En el centro de la mácula se distingue la fóvea como una depresión de 1,5mm; en el centro de la fóvea se encuentra la foveola de 0.35mm y una pequeña depresión central llamada umbo con sólo 0,13mm de espesor.

En la fóvea todas las células son conos, con un promedio de 200 000/mm2. A este nivel, el pigmento macular compuesto por carotenoides (Luteína y zeaxantina), es característicamente xantofílico y está altamente concentrado en la foveola.

La mácula es la responsable de nuestra visión central y fina, lo cual nos permite ver detalles, leer o reconocer una cara. Fuera de ella no se perciben los colores, solo las variaciones de intensidad de la luz y las imágenes son difusas, sin nitidez.

Todo ello permite comprender que cualquier lesión macular produce una disminución de la agudeza visual y la capacidad de diferenciar colores.

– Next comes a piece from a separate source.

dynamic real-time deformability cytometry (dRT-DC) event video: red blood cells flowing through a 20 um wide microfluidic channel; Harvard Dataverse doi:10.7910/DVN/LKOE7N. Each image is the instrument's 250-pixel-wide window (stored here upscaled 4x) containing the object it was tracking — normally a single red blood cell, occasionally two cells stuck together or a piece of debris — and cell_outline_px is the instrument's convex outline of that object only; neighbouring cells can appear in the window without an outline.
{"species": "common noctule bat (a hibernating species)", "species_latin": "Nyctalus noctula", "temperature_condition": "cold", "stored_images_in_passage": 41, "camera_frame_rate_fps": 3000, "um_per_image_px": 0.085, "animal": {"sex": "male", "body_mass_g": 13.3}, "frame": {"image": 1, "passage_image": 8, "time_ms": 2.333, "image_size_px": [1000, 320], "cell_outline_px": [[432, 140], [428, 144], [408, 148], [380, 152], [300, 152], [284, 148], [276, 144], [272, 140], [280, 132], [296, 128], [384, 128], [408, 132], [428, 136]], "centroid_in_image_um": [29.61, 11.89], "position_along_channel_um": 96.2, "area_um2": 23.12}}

Las enfermedades que ocasionan lesiones de la mácula se denominan maculopatías y tienen en común presentar sintomatología que afecta la visión central. Los síntomas más frecuentes son:

  • Distorsión de la visión similar a mirar a través de una espesa niebla o vidrio ondulado.
  • Una mancha oscura o punto ciego en el centro del campo de visión (escotoma central).
  • La visión de las líneas torcidas o imágenes distorsionadas (metamorfopsias).
  • Micropsias (ver objetos más pequeños) o macropsias (ver objetos más grandes).

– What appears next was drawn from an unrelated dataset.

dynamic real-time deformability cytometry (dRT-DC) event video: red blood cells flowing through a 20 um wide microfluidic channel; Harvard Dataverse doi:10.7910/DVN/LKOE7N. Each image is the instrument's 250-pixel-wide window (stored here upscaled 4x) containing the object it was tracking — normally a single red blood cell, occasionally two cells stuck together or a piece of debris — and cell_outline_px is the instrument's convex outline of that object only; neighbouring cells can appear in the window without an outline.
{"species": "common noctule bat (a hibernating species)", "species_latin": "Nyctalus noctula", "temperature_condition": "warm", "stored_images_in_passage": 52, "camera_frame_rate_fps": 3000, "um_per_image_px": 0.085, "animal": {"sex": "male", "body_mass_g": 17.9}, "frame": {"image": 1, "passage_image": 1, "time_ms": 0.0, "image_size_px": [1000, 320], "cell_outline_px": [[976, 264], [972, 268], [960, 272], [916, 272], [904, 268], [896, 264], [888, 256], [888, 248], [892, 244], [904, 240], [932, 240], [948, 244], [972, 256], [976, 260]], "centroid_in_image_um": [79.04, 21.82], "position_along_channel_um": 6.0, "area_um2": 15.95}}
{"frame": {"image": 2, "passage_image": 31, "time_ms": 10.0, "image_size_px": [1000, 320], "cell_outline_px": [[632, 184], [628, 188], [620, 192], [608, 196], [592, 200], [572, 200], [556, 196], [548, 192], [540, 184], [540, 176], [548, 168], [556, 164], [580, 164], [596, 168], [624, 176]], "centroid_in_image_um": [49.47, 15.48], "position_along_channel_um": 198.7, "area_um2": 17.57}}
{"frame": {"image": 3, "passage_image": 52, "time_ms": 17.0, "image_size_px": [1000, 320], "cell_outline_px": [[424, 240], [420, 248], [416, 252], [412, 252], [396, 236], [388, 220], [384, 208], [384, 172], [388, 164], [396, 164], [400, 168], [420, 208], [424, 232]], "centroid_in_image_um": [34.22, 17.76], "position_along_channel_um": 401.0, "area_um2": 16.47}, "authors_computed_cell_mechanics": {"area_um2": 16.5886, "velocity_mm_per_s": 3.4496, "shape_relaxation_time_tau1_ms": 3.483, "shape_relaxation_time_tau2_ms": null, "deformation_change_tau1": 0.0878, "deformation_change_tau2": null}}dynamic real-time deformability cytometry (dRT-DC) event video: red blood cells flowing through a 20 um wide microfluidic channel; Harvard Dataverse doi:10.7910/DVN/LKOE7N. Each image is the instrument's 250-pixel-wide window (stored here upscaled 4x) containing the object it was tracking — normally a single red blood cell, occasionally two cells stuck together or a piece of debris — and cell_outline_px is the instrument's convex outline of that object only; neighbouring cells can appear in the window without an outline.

PATOLOGÍAS DEL ÁREA MACULAR

PREVALENCIA DE PATOLOGÍAS MÁS FRECUENTES:

La DMRE es la causa más común de ceguera irreversible en mayores de 50 años en países desarrollados. En Latinoamérica la prevalencia es de 1.2% hasta 30% de la población mayor de 50 años. En Estados Unidos es de 6.5% entre los 40 años y más del 15% entre los 85 años o más. La prevalencia de RD es del 34,6% para cualquier tipo, 6,96% para la RD proliferativa, 6,81% para el edema macular diabético, y el 10,2% de RD con amenaza de la visión.

La prevalencia de Membrana epiretiniana idiopática (MER) es de 30 millones de adultos americanos entre los 43 y 86 años. El Beaver Dam Study con 1913 participantes encontró una prevalencia de MER de 34.1% y de tracción vitreomacular de 1.6%.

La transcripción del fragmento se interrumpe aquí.